Иван Егорович отвернулся, чтобы скрыть улыбку.
— У вас какая была задача?
— Я шофер, — произнес Ионов. — Первого класса шофер, генералы же часто в шоферах нуждаются. Это господин Грейфе нам разъяснил. Козачков же для связи предназначенный, чтобы сообщение дать, когда дело будет сделано.
— Ну, а остальные, те, кого вы поджидали?
— Мы людей не поджидали, — после паузы произнес Ионов, — мы груз поджидали. Взрывчатку и еще различные детали, чтобы взорвать этого генерала-разведчика.
— И взорвали бы?
— Если скажу «нет», не поверите, — угрюмо произнес Ионов. — Теперь хоть лопни, никто не поверит, этого мы недоучли.
— Зачем же вы тогда убежали, если действительно повиниться хотели?
За дощатой перегородкой густой голос попросил:
— Ты бы полегче, Павел Петрович, я тебе не лошадь!
— Руками не цапай! — опять заругался Знаменский. — Объяснял же: инфекцию внесешь…
— Еще вопрос, — сказал Локотков, — какое этому матросу имя и отчество?
Террорист Ионов подумал и пожал плечами.
— Ни к чему мне было, — ответил он, — одел, вооружил, пищу-питание выдал — и будь здоров, не кашляй…
Но Иван Егорович матросом интересовался всерьез. Он и лампадных мужичков про матроса выспрашивал, и других прежних своих клиентов и пациентов, как любил обозначать словесно агентуру противника. Уже давно возникла у Локоткова концепция, которая всегда подтверждалась. Матрос нарочно снабжал агентуру чем-либо немецким — часами ли, компасом ли, зажигалкой ли, а то и таблетками, и особой ампулкой немецкого происхождения: дескать, не зевайте там, други мои и кореши, за линией фронта, не сбежать мне, одноногому, а вот вам от меня знак — это агент, шпион, диверсант, обратите внимание на мелкую мелочь, не прозевайте, не прохлопайте!
С партизанами матрос связан не был, но имелись сведения, что связаться он желал.
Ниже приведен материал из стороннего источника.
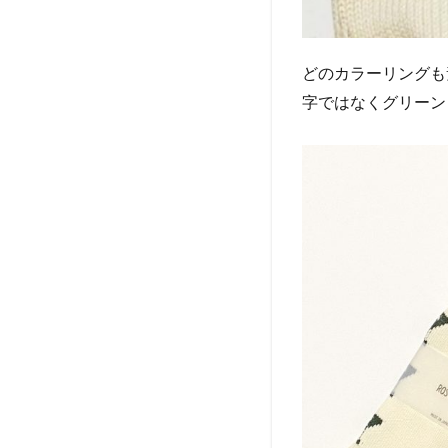
どのカラーリングも
字ではなくグリーン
Но за той колючей проволокой, где было его обиталище и где находились немецкие каптерки и склады, за хромым следили во все глаза, о чем он даже дал понять человеку Локоткова, и на этом разговоре все вновь надолго оборвалось.
Обдумывая на ходу деятельность матроса, Иван Егорович направился к себе в землянку немного передохнуть. По пути услышал он голос Лазарева. Саша пел свою любимую, с коленцами и подсвистыванием, песню:
Прощайте, глазки голубые,
Прощайте, русы волоса…
Здесь Александр засвистал кенарем. Локотков оглянулся: Саша шел к строящейся баньке и пел:
Прощайте, кудри навитые,
Прощай, любимый, навсегда…
«Даст же природа одному человеку!» — подумал Локотков даже с удивлением. От этого звонкого, дерзкого, как все в Лазареве, голоса у Ивана Егоровича повеселело на душе, поганые террористы с их медовыми покаяниями словно бы растаяли и совсем уже неожиданно пришло в голову: «Непременно надо этому Лазареву человеком войну окончить. Ему бочком-петушком проскочить никак нельзя. Невозможно ему по среднему счету!»
Сам же Лазарев в это время как ни в чем не бывало, выбритый, стройный, очень красивый, даже немножко слишком для партизана щеголеватый, явился к своей «артели напрасный труд», как он довольно метко их назвал, потому что лагерь вечно переезжал и плотники опять начинали все с самого начала, осведомился, почему-де не приветствуют, и закурил. Ребята рубили сруб для баньки, жала топоров посверкивали на лесном нежарком солнце.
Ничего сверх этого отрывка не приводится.